Many of the individuals that I have meet over the last month stopped saving into their employer sponsored plan. The reason that they all gave, is that when they look at their account balance they have been losing their contributions. That is not exactly the case but certainly looks that way. What they are actually losing is past principal and earning. If you have $10,000 in your account and make a $100 contribution and the losses in your stock funds are $350 for the contribution period, it looks like you lost your last contribution. What really is happening is you are now buying more shares for the same contribution. If a $100 contribution bought you 10 shares of a stock fund, it now buys you about 20 shares. So when your stock fund goes back up $1, you make $20 on your last contribution. This helps your account value come back much faster, but that is not the only reason why stopping contributions is a bad idea.

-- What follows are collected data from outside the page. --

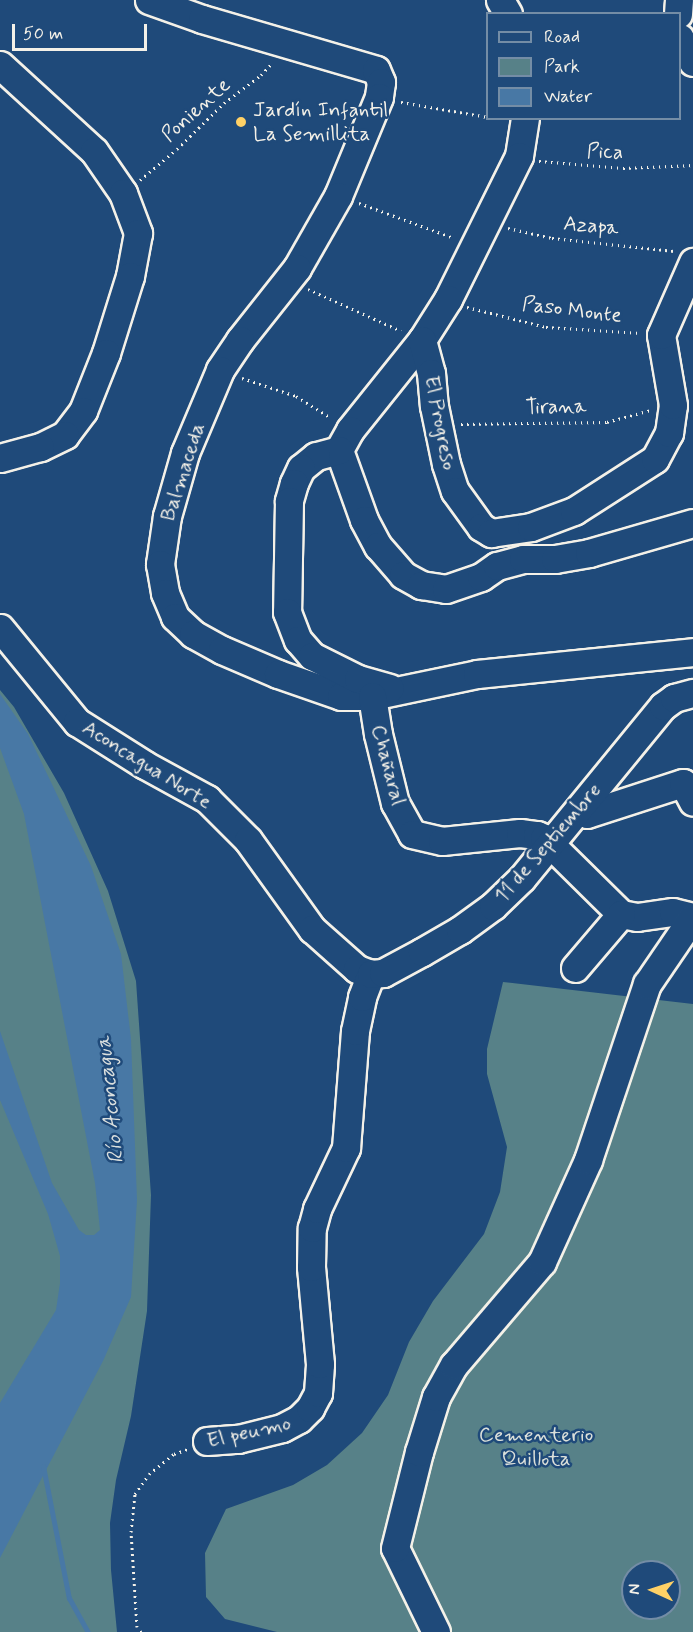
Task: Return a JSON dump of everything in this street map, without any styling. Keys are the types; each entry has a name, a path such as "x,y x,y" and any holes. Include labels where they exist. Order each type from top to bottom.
{"street":[{"path":"149,0 284,44 376,70 381,82 379,97"},
{"path":"681,40 693,62"},
{"path":"0,65 94,151 123,193 138,233 136,252 106,353 83,411 65,435 40,447 0,458"},
{"name":"Balmaceda","path":"379,97 338,196 310,248 220,370 185,453 167,516 160,564 170,607 175,617 193,634 222,650 278,674 341,696 384,693 477,674 693,652"},
{"path":"384,693 312,656 298,640 289,619 286,566 289,501 301,468 316,456 345,440 422,340 448,299 519,156 525,120"},
{"path":"660,335 687,257"},
{"name":"El Progreso","path":"422,340 431,373 446,464 455,491 481,527 491,533 508,532 574,511 655,459 669,433 673,405 660,335"},
{"path":"345,440 364,520 378,546 403,575 421,585 446,589 481,577 497,566 523,559 555,558 589,553 693,523"},
{"name":"Aconcagua Norte","path":"0,628 77,722 125,754 207,799 248,840 312,929 357,969 371,974"},
{"name":"Chañaral","path":"384,693 378,734 395,802 412,834 442,841 528,833 544,838 549,843"},
{"name":"11 de Septiembre","path":"371,974 383,972 422,952 460,930 493,906 522,878 663,706 674,698 693,693"},
{"path":"579,809 587,814 683,783 693,802"},
{"path":"436,1632 395,1548 419,1452 436,1397 454,1365 542,1262 588,1160 647,984 693,917 673,912 638,917 621,915 549,843"},
{"path":"576,968 621,915"},
{"name":"El peumo","path":"207,1442 238,1439 282,1428 299,1419 310,1408 318,1393 319,1341 310,1246 317,1209 346,1148 355,1031 362,997 371,974"}],"path":[{"name":"Poniente","path":"123,193 177,149 240,89 261,75 284,44"},
{"path":"379,97 429,109 486,117"},
{"name":"Pica","path":"516,159 623,168 693,165"},
{"name":"Azapa","path":"338,196 481,235 527,230 552,238 647,246 687,257"},
{"path":"285,279 422,340"},
{"name":"Paso Monte","path":"448,299 475,310 546,327 660,335"},
{"path":"220,370 296,396 345,440"},
{"name":"Tirana","path":"438,425 608,422 673,405"},
{"name":"El peumo","path":"141,1632 137,1627 131,1533 135,1494 149,1474 174,1454 207,1442"}],"green space":[{"path":"0,690 14,707 64,793 108,891 136,981 151,1195 147,1311 131,1416 116,1480 110,1523 111,1570 117,1632 0,1632"},
{"name":"Cementerio Quillota","path":"503,982 693,1004 693,1632 277,1632 225,1619 206,1597 205,1553 226,1509 293,1485 327,1465 362,1433 388,1395 409,1342 433,1301 484,1234 500,1192 507,1147 487,1074 487,1049"}],"water":[{"name":"Río Aconcagua","path":"0,694 28,734 91,866 121,954 131,1039 137,1200 131,1297 103,1361 0,1558 0,1403 56,1310 60,1283 60,1256 48,1214 0,1100 0,1031 52,1183 79,1230 86,1235 94,1235 100,1230 95,1183 24,814 0,748"}],"waterway":[{"path":"43,1466 69,1598 88,1632"}],"place":[{"name":"Jardín Infantil La Semillita","path":"241,122"}]}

Let’s say you have two individuals, Sally Saver and Fred Freeloader (I was going to use Joe the Plumber). Both 35 years old and saving $250 a month for retirement. They both plan on retiring at the age of 65. For simplicity sake we will assume they are both just starting to save. Because of the market they want safe investments earning 3.5% (not advisable but I want to make a point). If Fred Freeloader waits 5 years to start making contributions he will have at age 65 $119,053 and Sally Saver would have $157,789, a difference of $38,736 more for Sally. That is still not the whole story. Sally would be paying less in federal income tax for five years all things being equal. This may be about another $3,500 in tax savings. The above example does not even take into account an employer match, which could have Sally's account balance much higher.
Stopping contributions to your retirement plan is one of the worst things you can do. If the losses in the stock market have you that upset, then ask the company that manages your plan if they have a guaranteed investment. Be sure to ask if there are any strings attached with the guaranteed investment as there usually is. This is the time to save more to make up for the losses, not give up on your retirement goals.